STATED EXERCISE
Set out every line of the records below as a numbered list, skipping any blank lines.

>> BEGIN

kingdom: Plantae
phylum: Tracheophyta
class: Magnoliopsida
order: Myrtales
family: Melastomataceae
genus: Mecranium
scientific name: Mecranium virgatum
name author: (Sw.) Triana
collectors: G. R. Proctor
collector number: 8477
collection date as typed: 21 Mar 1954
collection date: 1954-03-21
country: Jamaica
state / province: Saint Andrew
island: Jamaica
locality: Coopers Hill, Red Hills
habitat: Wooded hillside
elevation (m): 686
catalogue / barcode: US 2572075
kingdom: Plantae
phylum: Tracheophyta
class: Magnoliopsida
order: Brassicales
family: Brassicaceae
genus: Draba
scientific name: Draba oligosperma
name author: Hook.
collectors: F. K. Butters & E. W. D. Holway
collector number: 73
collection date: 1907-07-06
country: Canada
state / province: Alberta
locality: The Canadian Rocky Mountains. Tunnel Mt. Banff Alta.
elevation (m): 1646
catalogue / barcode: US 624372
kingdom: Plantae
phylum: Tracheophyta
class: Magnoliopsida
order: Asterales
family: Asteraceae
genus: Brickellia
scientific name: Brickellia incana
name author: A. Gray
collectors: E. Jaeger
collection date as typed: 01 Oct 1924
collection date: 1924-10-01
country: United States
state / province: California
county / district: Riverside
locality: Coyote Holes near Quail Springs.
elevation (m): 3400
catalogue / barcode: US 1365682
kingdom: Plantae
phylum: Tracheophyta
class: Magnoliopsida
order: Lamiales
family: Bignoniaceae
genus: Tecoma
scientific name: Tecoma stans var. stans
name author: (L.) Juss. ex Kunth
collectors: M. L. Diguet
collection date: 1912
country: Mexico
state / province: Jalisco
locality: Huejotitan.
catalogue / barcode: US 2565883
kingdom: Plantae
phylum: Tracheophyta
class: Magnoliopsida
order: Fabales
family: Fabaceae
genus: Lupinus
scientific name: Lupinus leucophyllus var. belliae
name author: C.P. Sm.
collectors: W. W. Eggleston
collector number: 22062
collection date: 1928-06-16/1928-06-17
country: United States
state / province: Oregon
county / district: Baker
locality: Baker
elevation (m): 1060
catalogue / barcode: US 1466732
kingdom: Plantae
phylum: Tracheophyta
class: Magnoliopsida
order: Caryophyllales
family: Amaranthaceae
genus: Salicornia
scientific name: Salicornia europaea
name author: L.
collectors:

>> END

OUTPUT FOR THIS EXERCISE
1. kingdom: Plantae
2. phylum: Tracheophyta
3. class: Magnoliopsida
4. order: Myrtales
5. family: Melastomataceae
6. genus: Mecranium
7. scientific name: Mecranium virgatum
8. name author: (Sw.) Triana
9. collectors: G. R. Proctor
10. collector number: 8477
11. collection date as typed: 21 Mar 1954
12. collection date: 1954-03-21
13. country: Jamaica
14. state / province: Saint Andrew
15. island: Jamaica
16. locality: Coopers Hill, Red Hills
17. habitat: Wooded hillside
18. elevation (m): 686
19. catalogue / barcode: US 2572075
20. kingdom: Plantae
21. phylum: Tracheophyta
22. class: Magnoliopsida
23. order: Brassicales
24. family: Brassicaceae
25. genus: Draba
26. scientific name: Draba oligosperma
27. name author: Hook.
28. collectors: F. K. Butters & E. W. D. Holway
29. collector number: 73
30. collection date: 1907-07-06
31. country: Canada
32. state / province: Alberta
33. locality: The Canadian Rocky Mountains. Tunnel Mt. Banff Alta.
34. elevation (m): 1646
35. catalogue / barcode: US 624372
36. kingdom: Plantae
37. phylum: Tracheophyta
38. class: Magnoliopsida
39. order: Asterales
40. family: Asteraceae
41. genus: Brickellia
42. scientific name: Brickellia incana
43. name author: A. Gray
44. collectors: E. Jaeger
45. collection date as typed: 01 Oct 1924
46. collection date: 1924-10-01
47. country: United States
48. state / province: California
49. county / district: Riverside
50. locality: Coyote Holes near Quail Springs.
51. elevation (m): 3400
52. catalogue / barcode: US 1365682
53. kingdom: Plantae
54. phylum: Tracheophyta
55. class: Magnoliopsida
56. order: Lamiales
57. family: Bignoniaceae
58. genus: Tecoma
59. scientific name: Tecoma stans var. stans
60. name author: (L.) Juss. ex Kunth
61. collectors: M. L. Diguet
62. collection date: 1912
63. country: Mexico
64. state / province: Jalisco
65. locality: Huejotitan.
66. catalogue / barcode: US 2565883
67. kingdom: Plantae
68. phylum: Tracheophyta
69. class: Magnoliopsida
70. order: Fabales
71. family: Fabaceae
72. genus: Lupinus
73. scientific name: Lupinus leucophyllus var. belliae
74. name author: C.P. Sm.
75. collectors: W. W. Eggleston
76. collector number: 22062
77. collection date: 1928-06-16/1928-06-17
78. country: United States
79. state / province: Oregon
80. county / district: Baker
81. locality: Baker
82. elevation (m): 1060
83. catalogue / barcode: US 1466732
84. kingdom: Plantae
85. phylum: Tracheophyta
86. class: Magnoliopsida
87. order: Caryophyllales
88. family: Amaranthaceae
89. genus: Salicornia
90. scientific name: Salicornia europaea
91. name author: L.
92. collectors:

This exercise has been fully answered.